DataflowPlan deep: nodes, optimizers, performance
В прошлом уроке мы прошли весь pipeline MetricFlow от YAML до SQL. Сейчас фокусируемся на самой важной части — DataflowPlan и его оптимизаторах. Это сердце MetricFlow и где лежит большая часть его «магии».
Понимание DataflowPlan важно для:
- Debugging unexpected SQL в compiled queries.
- Performance optimization при scale (100+ метрик, 50+ semantic_models).
- Поверить когда оптимизатор не работает (нашёл bug, плохо написанная metric).
- Contributions в MetricFlow (Apache 2.0).
Dict: hash function, open addressing, perturbation probe
DataflowPlan: что это
DataflowPlan — это DAG операций, которые должны быть выполнены для resolving metric query. Каждый узел — DataflowPlanNode — представляет одну операцию.
@dataclass
class DataflowPlan:
sink_nodes: List[BaseDataflowPlanNode] # финальный output
nodes: List[BaseDataflowPlanNode] # все узлы
edges: List[Tuple[NodeId, NodeId]] # parent -> child
Это directed acyclic graph (DAG). Источники (semantic_models) — root nodes. Output (computed metric) — sink node.

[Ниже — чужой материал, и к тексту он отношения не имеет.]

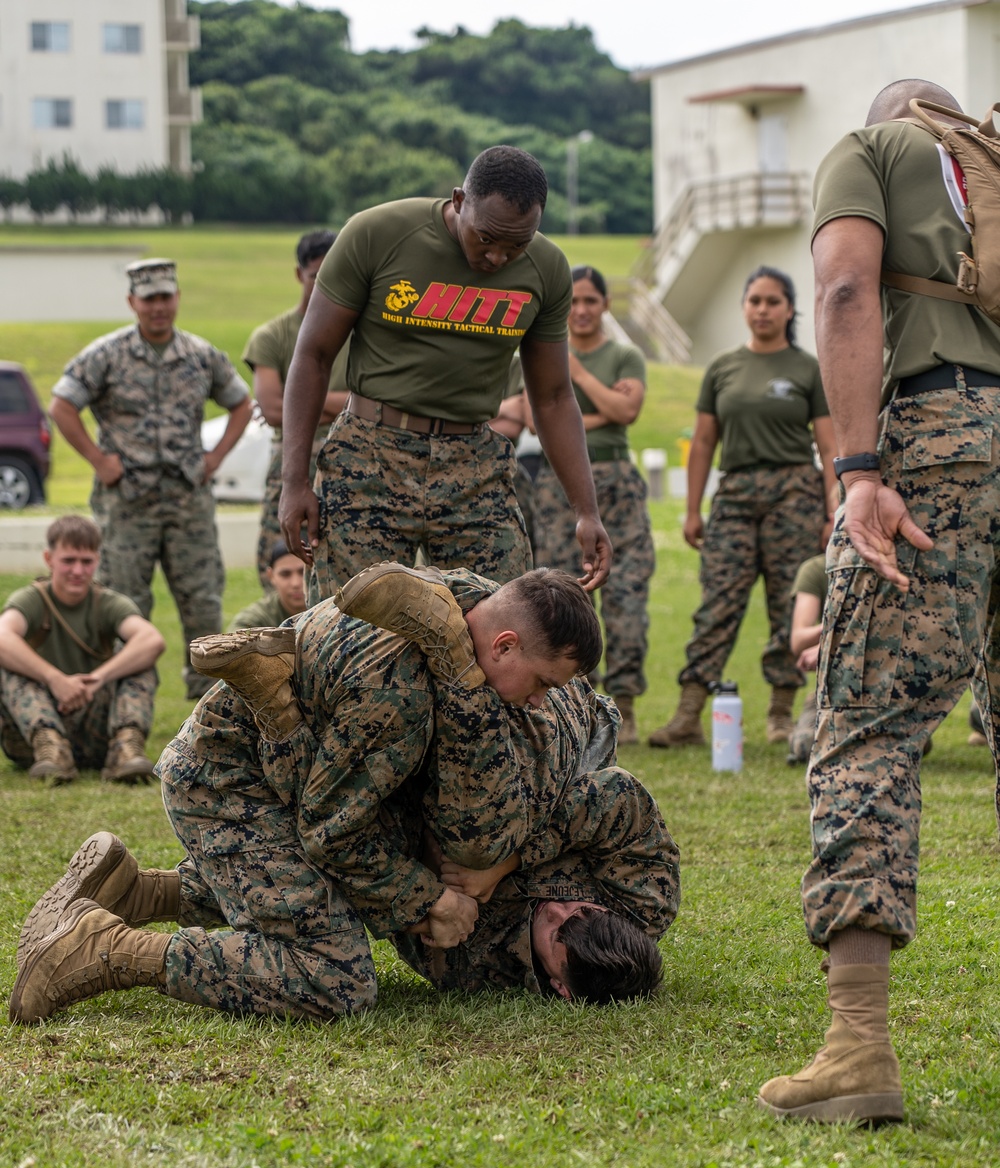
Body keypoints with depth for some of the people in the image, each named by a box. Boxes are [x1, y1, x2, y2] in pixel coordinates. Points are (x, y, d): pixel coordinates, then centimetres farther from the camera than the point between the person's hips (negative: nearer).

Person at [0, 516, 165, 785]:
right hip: (36, 728, -1)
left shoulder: (109, 604, 1)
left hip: (94, 734, 1)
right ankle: (49, 745, -42)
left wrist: (100, 677, -36)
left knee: (139, 656, -15)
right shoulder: (31, 600, -3)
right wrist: (55, 679, -39)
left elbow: (154, 641, -23)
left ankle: (127, 745, -34)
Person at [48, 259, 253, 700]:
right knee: (126, 599, -1)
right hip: (127, 498, -3)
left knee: (202, 597, 3)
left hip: (189, 497, 3)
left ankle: (206, 686, 14)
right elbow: (62, 407, -4)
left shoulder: (202, 356, 7)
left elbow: (241, 404, 19)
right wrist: (99, 460, -8)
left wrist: (217, 455, 7)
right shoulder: (106, 356, -3)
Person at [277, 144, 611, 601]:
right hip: (370, 460, -3)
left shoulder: (545, 269, 1)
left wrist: (587, 511, 4)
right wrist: (295, 480, -7)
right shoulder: (375, 234, -10)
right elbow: (313, 355, -3)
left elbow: (553, 398, 10)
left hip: (476, 472, 3)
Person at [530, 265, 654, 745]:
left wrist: (579, 373, -4)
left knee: (627, 588, -9)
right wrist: (596, 418, -9)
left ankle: (624, 704, -7)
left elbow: (627, 409, -8)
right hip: (558, 479, 1)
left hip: (615, 478, -1)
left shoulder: (626, 357, 8)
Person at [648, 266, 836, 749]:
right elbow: (703, 443, 13)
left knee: (790, 606, -1)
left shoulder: (809, 370, 5)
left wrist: (835, 514, -6)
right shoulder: (723, 368, 12)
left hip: (793, 492, -2)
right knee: (718, 603, -6)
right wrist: (692, 510, 8)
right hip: (734, 493, 2)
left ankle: (781, 714, 8)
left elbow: (830, 448, 2)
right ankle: (688, 718, -13)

Полный list типов в metricflow/dataflow/nodes.py репозитория. Эти 8 — основные.
Пример: разбор реального plan
Query: revenue by country month.
# Pseudo-code MetricFlow trace
plan = DataflowPlan(
sink_nodes=[write_node],
nodes=[
read_orders,
read_customers,
join_orders_customers,
filter_recent,
aggregate_revenue,
group_by_country_month,
compute_metric,
write_node
],
edges=[
(read_orders, join_orders_customers),
(read_customers, join_orders_customers),
(join_orders_customers, filter_recent),
(filter_recent, aggregate_revenue),
(aggregate_revenue, group_by_country_month),
(group_by_country_month, compute_metric),
(compute_metric, write_node),
]
)
Visualization:
ReadFromSemanticModel(orders) ReadFromSemanticModel(customers)
↓ ↓
└─────────┬───────────────────┘
↓
JoinToBaseSemanticModel(LEFT, on customer_id)
↓
WhereFilterNode(order_date >= '2025-01-01')
↓
AggregateMeasuresNode(SUM(amount) AS revenue)
↓
GroupByNode([country, metric_time__month])
↓
ComputeMetricsNode(revenue)
↓
WriteToResultDataFrame
Это unoptimized plan. Optimizer применяет changes.
Optimizer pipeline
MetricFlow has multi-pass optimizer. Каждый pass — отдельный оптимизатор:
optimizers = [
SourceScanOptimizer, # column pruning, source pruning
PredicatePushdownOptimizer, # filters down к source
JoinReorderOptimizer, # порядок joins для perf
AggregateFusionOptimizer, # merge multiple aggs
SubqueryEliminationOptimizer, # flatten CTEs где возможно
ConstantFoldingOptimizer, # eval constant expressions
]
for optimizer in optimizers:
plan = optimizer.optimize(plan)
Каждый optimizer берёт plan, возвращает new plan (immutable approach). Это functional pipeline.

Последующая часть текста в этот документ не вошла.